When I got online to check my grades for the first semester of my senior year, I was pleased to see I got all A’s and held a 3.2 G.P.A. It also hit me fully that I was coming upon the close of a long and amazing chapter of my life. I am now facing the second semester of my senior year and my very last semester of college.
I've always found the Christmas season and New Years to be a time of celebration, as well as a time of reflection.
3.5 years down and a few months to go until I walk across a stage before a thousand plus people, students, faculty, parents to receive my diploma in English with a focus in creative writing.
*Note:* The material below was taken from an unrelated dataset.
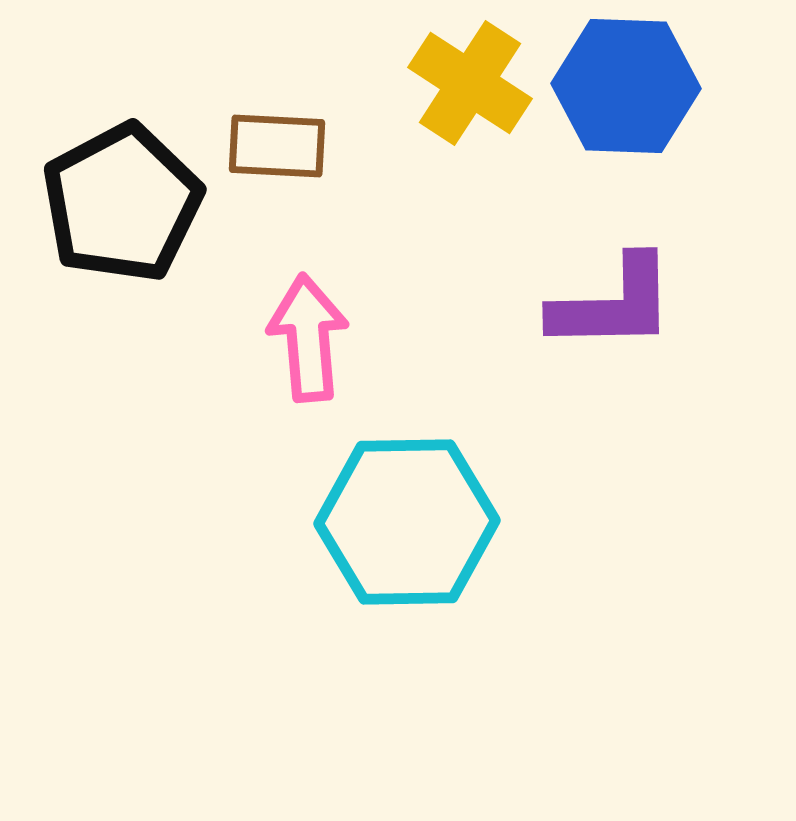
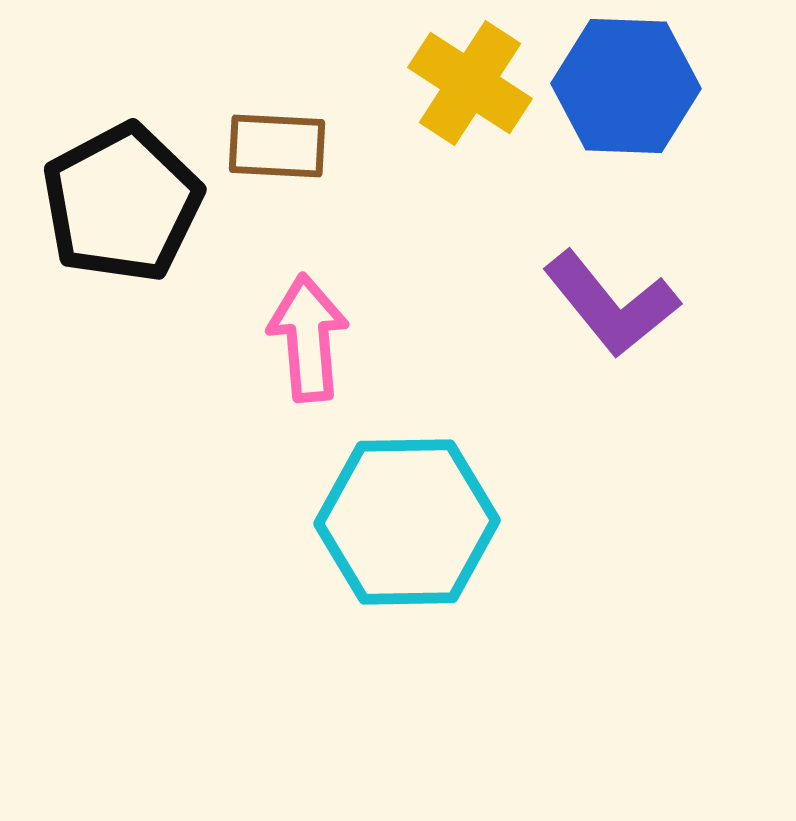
purple L-shape: moved 2 px left; rotated 52 degrees clockwise
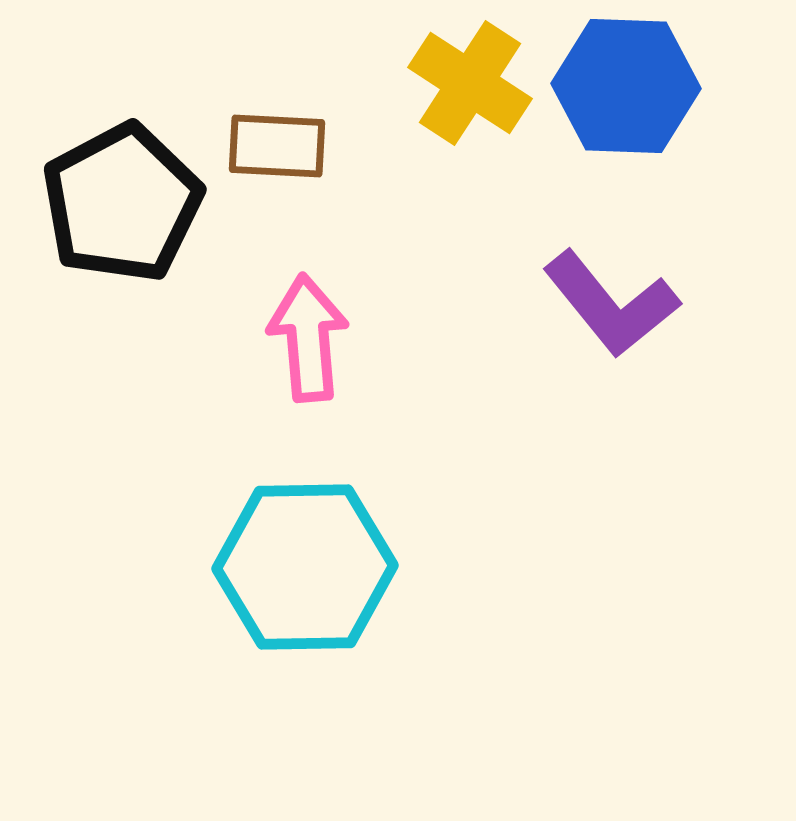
cyan hexagon: moved 102 px left, 45 px down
It will be the close to a chapter—not to sound too cliché—and I will have written a book by the time I take the first step in the new chapter of my life.
In the last three and a half years I've been through a lot. There have been many twists and turns, some of which circled back on themselves, others going down paths I never expected.
I lost friends and made some new ones at college, friends I can rely on for anything. Some friends from freshman year I’m not as close with now, but they still hold a special place in my heart. We simply drifted because of our various paths in life.
I am not, nor was I ever, angry about the distance they way I fought and dismantled a childhood friendship after my high school graduation. That was a dismantling I refused to take part in a few years ago.
To continue with the clichés, those friends helped make me who I am. They taught me the importance of healing, forgiveness and learning from mistakes.
I reconnected with some childhood friends; others I no longer speak to.
I made mistakes and done things people questioned. I have learned from some, and appreciated all.
My professors have become friends and mentors in the last year. I have written probably close to three hundred pages and trashed over half. It was all part of the writing process. I'm now half way done with a book that I will finish for my senior project. It will be between 200-300 pages.
I lost an uncle to a car wreck. A cousin died of organ failure. And my brother had a daughter.
Now I'm starting a new chapter . . . .
My niece was seven months old at Christmas and will be a year old a few days after I graduate. My brother turned twenty-five on New Years Eve. It's been an eventful year.
The summer and beginning of my junior year, I never thought I'd meet a man I would spend the rest of my life with.
Yet I have. I'm newly engaged and looking toward a future spending my life with a wonderful man.
I've written ten pages in the week on my senior project, and will write more.